To review the data from a specific sensor:

$ curl http://127.0.0.1:8000/api/sensor/{sensor_id}/values?from=2006-01-02T15:04:05Z07:00&to=2006-01-02T15:04:05Z07:00

for example:

$  curl http://127.0.0.1:8000/api/sensor/5a9da084-ea49-4ab1-b2f8-d3e3d9715e7d/values\?from\="2020-08-06T00:00:00Z"\&to\="2020-08-06T23:59:59Z"

expected output:

[51.360596,26.737432,77.88015,...]

To read the pet’s daily average per sensor use:

$ curl http://127.0.0.1:8000/api/sensor/{sensor_id}/values/day/{date}

for example:

$ curl -v http://127.0.0.1:8000/api/sensor/5a9da084-ea49-4ab1-b2f8-d3e3d9715e7d/values/day/2020-08-06

expected output:

[0,0,0,0,0,0,0,0,0,0,0,0,0,0,42.55736]

Code Structure and Implementation

The code package structure is as follows: | Name | Purpose | |:————:|:———————————–:| | /api | swagger api spec | | /cmd | applications executables | | /cmd/migrate | install database schema | | /cmd/sensor | Simulates the pet’s collar | | /cmd/server | web application backend | | /config | database configuration | | /db | database handlers (gocql/x) | | /db/cql | database schema | | /handler | swagger REST API handlers | | /model | application models and ORM metadata |

After data is collected from the pets via the sensors on their collars, it is delivered to the central database for analysis and for health status checking.

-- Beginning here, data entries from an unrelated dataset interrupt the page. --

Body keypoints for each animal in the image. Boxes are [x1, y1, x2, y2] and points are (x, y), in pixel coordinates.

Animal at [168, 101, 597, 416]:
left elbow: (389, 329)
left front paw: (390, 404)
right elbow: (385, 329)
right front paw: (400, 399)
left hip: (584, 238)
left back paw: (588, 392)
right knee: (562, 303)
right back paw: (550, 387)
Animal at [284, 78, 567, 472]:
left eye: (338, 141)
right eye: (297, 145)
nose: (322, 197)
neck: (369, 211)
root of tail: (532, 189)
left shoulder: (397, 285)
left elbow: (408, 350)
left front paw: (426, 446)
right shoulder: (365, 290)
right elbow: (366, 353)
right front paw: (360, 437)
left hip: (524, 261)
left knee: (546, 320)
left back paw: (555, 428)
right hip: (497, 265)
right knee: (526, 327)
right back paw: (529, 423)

The collar code sits in the /cmd/sensor and uses scylladb/gocqlx Go driver to connect to the database directly and publish its data. The collar sends a sensor measurement update once a second.

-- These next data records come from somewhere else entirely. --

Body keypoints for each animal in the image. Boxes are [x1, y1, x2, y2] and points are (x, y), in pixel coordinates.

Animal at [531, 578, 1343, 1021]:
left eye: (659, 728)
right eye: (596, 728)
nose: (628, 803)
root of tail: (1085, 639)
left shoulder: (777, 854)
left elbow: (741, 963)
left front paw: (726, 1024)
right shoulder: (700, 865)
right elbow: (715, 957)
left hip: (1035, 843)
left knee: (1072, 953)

Overall all applications in this repository use scylladb/gocqlx for:

  • Relational Object Mapping (ORM)

  • Building Queries

  • Migrating database schemas

The web application’s REST API server resides in /cmd/server and uses go-swagger that supports OpenAPI 2.0 to expose its API. API handlers reside in /handler. Most of the queries are reads.

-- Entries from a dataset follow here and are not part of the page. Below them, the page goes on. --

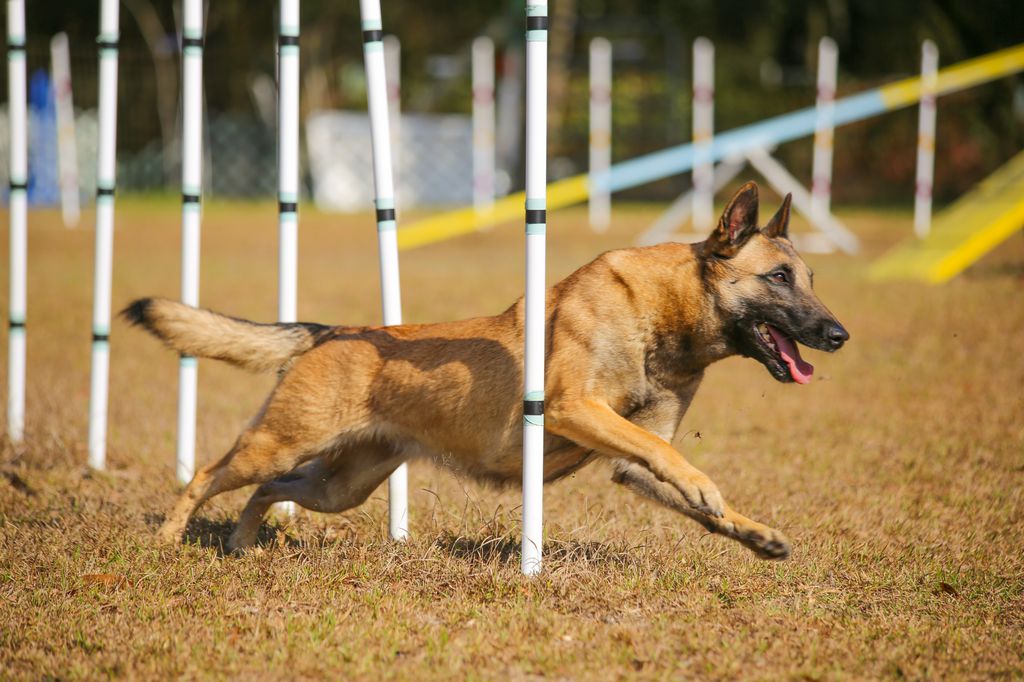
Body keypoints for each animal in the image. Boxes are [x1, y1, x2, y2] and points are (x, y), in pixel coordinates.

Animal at [125, 182, 847, 557]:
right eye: (778, 278)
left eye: (812, 279)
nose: (839, 335)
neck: (660, 314)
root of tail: (333, 332)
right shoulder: (575, 409)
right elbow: (674, 459)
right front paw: (706, 488)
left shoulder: (628, 462)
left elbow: (674, 476)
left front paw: (752, 533)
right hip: (277, 443)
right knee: (206, 476)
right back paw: (167, 539)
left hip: (340, 486)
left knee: (266, 492)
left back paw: (243, 543)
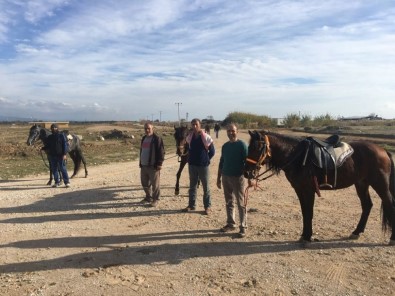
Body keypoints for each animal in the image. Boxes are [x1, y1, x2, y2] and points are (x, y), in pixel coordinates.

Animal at [244, 131, 395, 246]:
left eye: (257, 148)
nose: (246, 172)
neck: (297, 156)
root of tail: (383, 151)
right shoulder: (299, 189)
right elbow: (304, 212)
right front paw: (304, 235)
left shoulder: (309, 190)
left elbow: (309, 213)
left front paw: (307, 237)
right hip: (361, 183)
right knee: (367, 205)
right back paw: (356, 232)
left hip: (380, 184)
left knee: (389, 204)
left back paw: (392, 238)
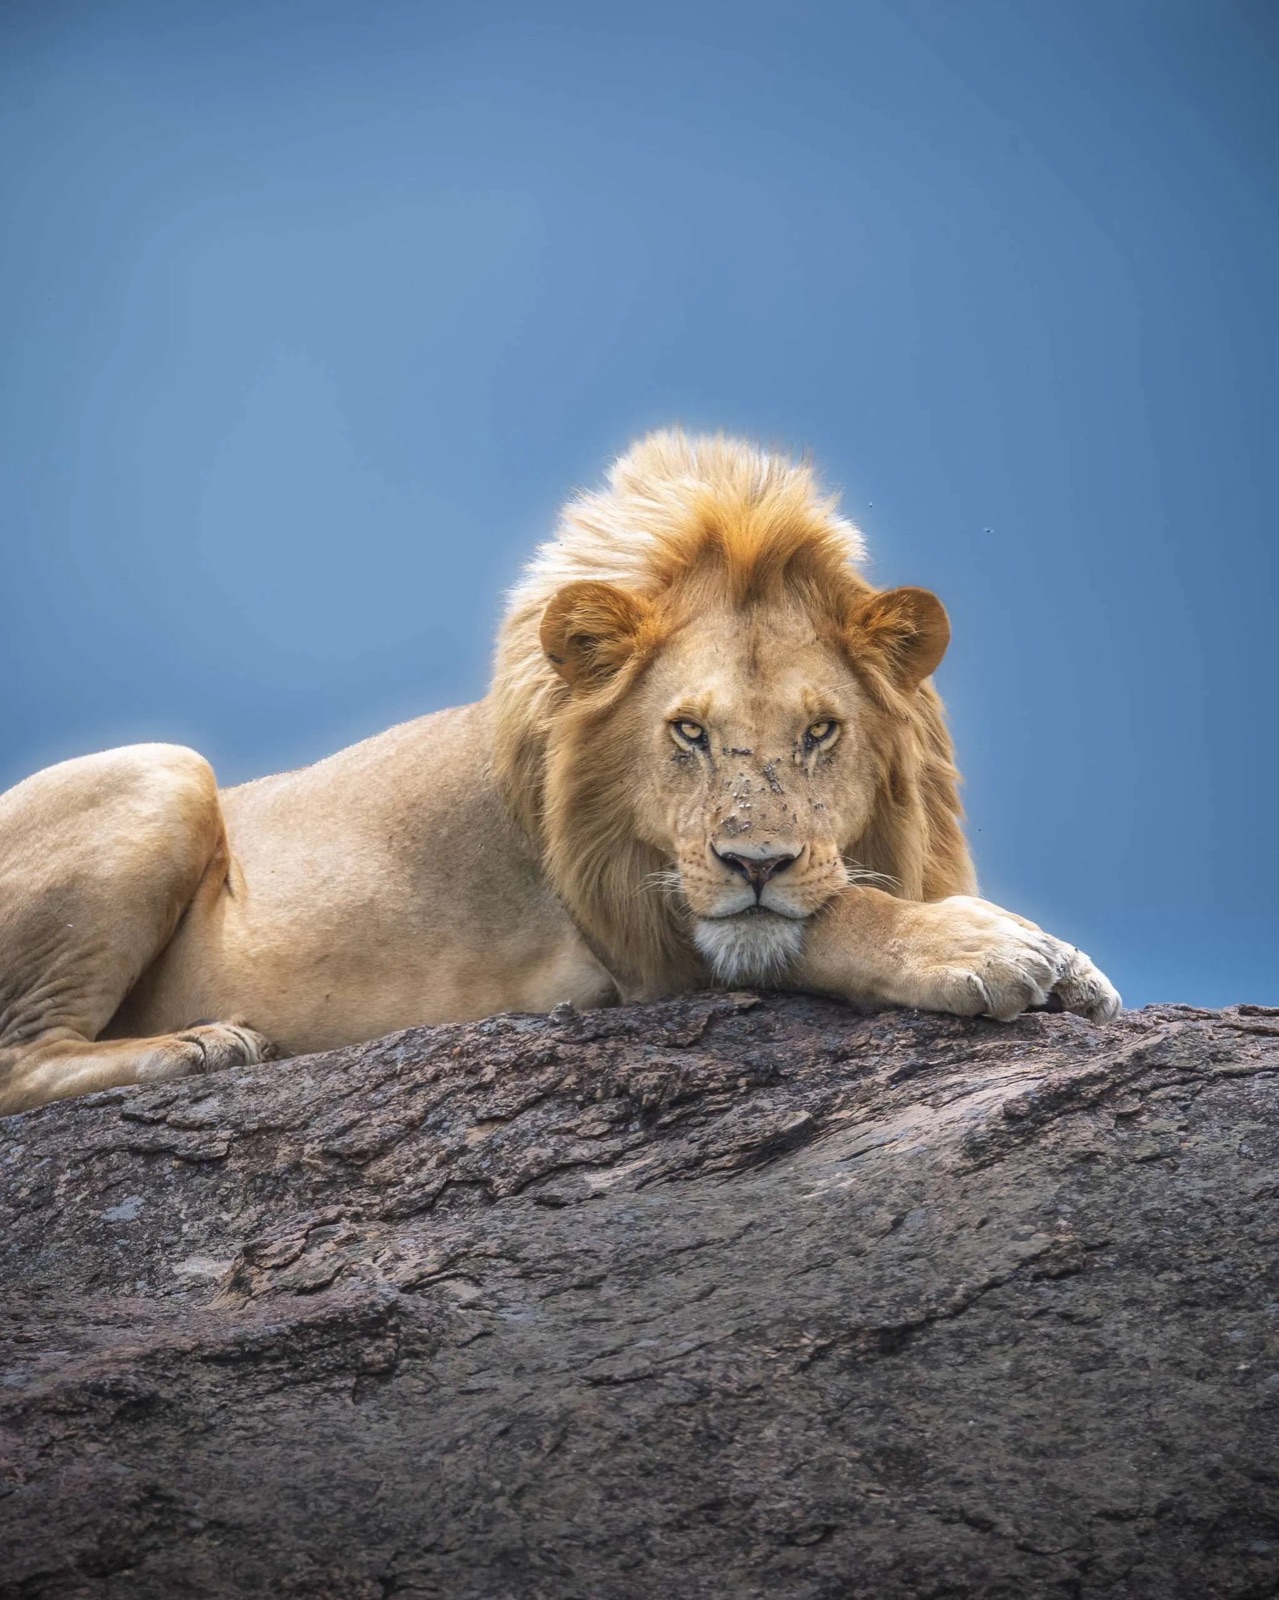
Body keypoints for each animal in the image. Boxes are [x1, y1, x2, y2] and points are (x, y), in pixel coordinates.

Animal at [0, 431, 1119, 1114]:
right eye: (687, 731)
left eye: (819, 731)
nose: (755, 862)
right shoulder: (641, 931)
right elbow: (830, 915)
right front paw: (981, 948)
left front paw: (1065, 961)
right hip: (165, 768)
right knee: (16, 1060)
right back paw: (204, 1048)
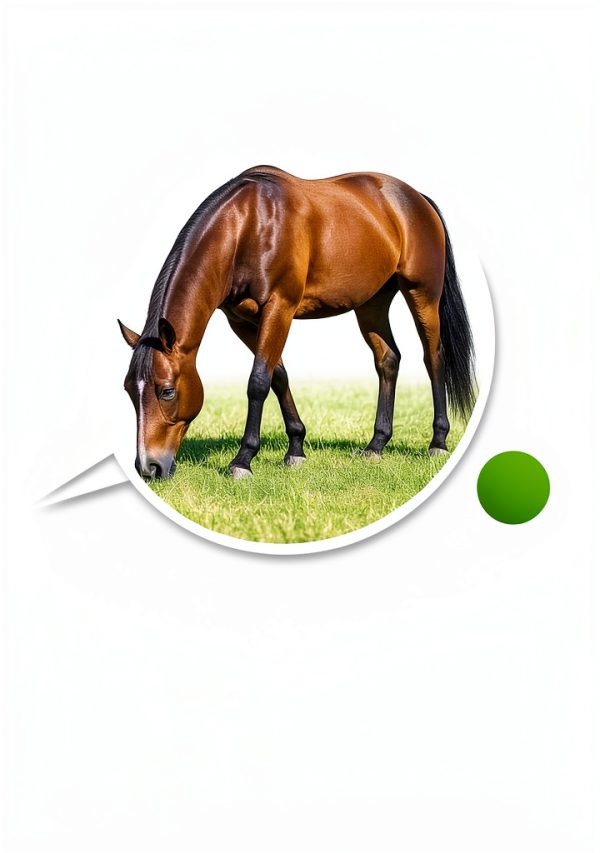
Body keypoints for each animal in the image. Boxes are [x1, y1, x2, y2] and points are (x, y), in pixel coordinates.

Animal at [119, 165, 476, 480]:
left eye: (166, 391)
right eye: (128, 390)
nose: (149, 467)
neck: (248, 226)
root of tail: (417, 198)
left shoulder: (280, 307)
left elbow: (258, 381)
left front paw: (243, 460)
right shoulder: (241, 320)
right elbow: (278, 376)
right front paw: (296, 448)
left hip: (422, 294)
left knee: (433, 358)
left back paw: (438, 442)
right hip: (372, 303)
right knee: (388, 359)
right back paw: (376, 445)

The application is capable of caching sensor measurements data on an hourly basis. It uses Lazy Evaluation to manage sensor_avg. It can be viewed as an application-level lazy-evaluated materialized view.

The algorithm is simple and resides in /handler/avg.go:

  • read sensor_avg

  • if there is no data, read measurement data, aggregate in memory, save

  • serve request

Additional Resources

Future Work

  • Add Sizing

  • Add Benchmarking

  • Add Java implementation

  • Add Python implementation

  • In a real-world application, it would be better to aggregate data in an internal buffer and send it once a day to the application gateway in a batch, implying techniques such as delta encoding. It could also aggregate data at a lower resolution and take measurements less frequently. The collar could notify the pet’s owner about suspicious health parameters directly or via the application.

  • Add location tracking info to send alerts when the pet enters/leaves safe zones using known WiFi networks.

  • Use the measurements to present to the pet owner health alerts, vital signs, sleeping levels, activity levels, and calories burned.